Stored data entries:
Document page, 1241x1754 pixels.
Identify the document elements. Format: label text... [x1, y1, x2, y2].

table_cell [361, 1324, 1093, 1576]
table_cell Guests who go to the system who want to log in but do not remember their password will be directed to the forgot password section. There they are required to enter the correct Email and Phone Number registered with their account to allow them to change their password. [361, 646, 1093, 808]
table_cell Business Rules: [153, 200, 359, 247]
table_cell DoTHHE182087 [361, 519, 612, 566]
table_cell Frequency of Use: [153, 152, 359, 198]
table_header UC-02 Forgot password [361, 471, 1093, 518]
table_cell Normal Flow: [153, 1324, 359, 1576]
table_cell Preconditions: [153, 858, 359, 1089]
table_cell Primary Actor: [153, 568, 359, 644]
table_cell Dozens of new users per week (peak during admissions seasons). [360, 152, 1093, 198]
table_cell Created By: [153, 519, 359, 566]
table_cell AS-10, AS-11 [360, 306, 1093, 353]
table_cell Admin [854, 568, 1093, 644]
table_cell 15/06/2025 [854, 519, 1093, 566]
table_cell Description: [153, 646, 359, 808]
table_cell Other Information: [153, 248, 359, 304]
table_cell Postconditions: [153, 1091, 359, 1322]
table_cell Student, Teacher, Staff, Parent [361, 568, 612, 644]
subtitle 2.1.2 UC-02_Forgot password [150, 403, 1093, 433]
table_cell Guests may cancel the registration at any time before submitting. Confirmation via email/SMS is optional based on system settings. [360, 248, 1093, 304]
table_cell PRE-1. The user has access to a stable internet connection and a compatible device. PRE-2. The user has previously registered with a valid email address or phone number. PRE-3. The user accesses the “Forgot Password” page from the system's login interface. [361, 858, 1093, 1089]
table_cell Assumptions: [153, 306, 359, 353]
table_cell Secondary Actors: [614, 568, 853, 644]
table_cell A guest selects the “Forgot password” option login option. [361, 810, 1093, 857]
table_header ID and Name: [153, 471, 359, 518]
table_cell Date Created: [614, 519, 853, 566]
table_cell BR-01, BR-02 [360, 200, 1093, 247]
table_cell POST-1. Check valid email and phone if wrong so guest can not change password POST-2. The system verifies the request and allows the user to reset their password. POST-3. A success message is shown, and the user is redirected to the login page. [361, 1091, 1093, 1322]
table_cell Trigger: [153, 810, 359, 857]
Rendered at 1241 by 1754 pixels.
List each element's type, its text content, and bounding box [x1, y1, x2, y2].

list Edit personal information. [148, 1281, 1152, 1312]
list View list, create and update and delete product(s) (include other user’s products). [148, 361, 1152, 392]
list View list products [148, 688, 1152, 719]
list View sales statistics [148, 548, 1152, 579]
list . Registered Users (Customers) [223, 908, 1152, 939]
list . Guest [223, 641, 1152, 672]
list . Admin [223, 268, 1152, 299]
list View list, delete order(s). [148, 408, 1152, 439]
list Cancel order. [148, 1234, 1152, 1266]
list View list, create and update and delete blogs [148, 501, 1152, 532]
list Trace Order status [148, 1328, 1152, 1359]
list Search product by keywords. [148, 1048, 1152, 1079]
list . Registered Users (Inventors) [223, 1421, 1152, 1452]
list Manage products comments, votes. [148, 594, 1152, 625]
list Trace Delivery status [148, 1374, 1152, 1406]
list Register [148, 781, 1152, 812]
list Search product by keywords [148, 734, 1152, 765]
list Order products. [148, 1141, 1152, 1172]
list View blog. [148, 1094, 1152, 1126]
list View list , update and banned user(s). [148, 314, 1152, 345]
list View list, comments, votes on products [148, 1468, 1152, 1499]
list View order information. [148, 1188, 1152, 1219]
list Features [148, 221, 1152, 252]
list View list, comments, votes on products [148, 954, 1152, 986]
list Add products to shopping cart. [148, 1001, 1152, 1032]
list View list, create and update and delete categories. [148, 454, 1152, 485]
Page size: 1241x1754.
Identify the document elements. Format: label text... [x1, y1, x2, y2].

Directions :: Count the lines in the records above that contain the word "status", and reply with that number alone.

Written answer :: 2